I have checkpointing
setup in my Flink job, and it has 2 sliding windows (these arent joins) and 1 tumbling window join. The idea is that I don't really need to save the state for the join
itself as saving the state for the 2
sliding windows itself is enough. The Join
ends up being a 20-30gb state causing the job to lag and crash, and the checkpoint never ends up saving.
How can I accomplish this?
I am trying something like:
public class CustomJoin implements JoinFunction<A, A, A>, ListCheckPointed<A> {
@Override
public A join(A a, A b){
// Some irrelevant join logic
}
@Override
public List<A> snapshotState(long l, long l1) throws Exception {
return new ArrayList<>();
}
@Override
public void restoreState(List<A> list) throws Exception {
}
}
Does this actually avoid storing state for join?
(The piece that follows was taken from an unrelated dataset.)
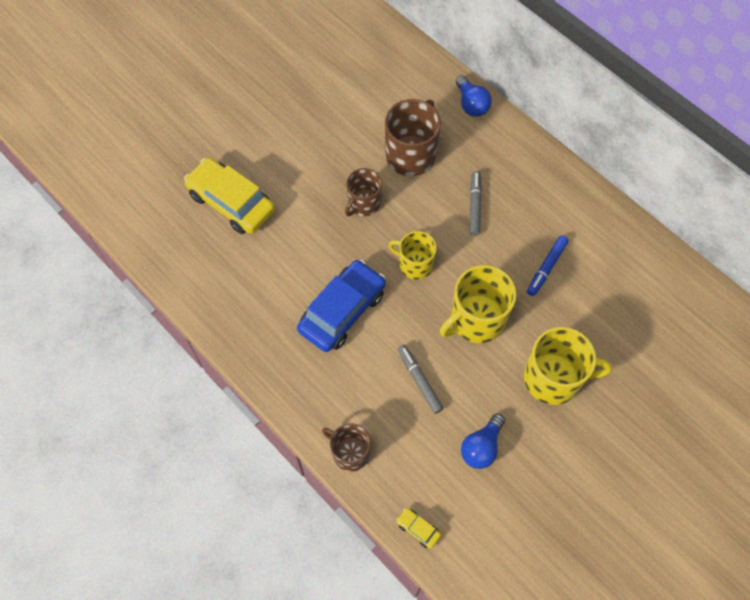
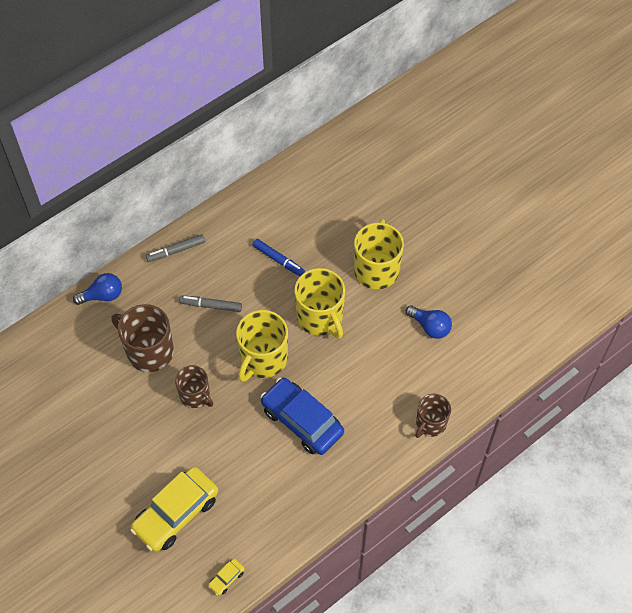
camera: 85 degrees left, 5 degrees down
yellow mug [388,231,437,280] -> yellow mug [236,310,288,382], size x1.58
yellow car [396,508,441,549] -> yellow car moved to [208,559,245,596]
grey marker [397,345,444,414] -> grey marker moved to [146,234,205,262]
Its called like:
stream
.assignTimestampsAndWatermarks(...)
.join(secondStream.assingTimestampsAndWatermarks(...))
.where(KeySelector...)
.equalTo(KeySelector...)
.window(TumblingEventTimeWindows.of(Time.minutes(1L))
.trigger(EventTimeTrigger.create())
.apply(new CustomJoin());
Does this work in practice? Whats the best way to avoid storing state?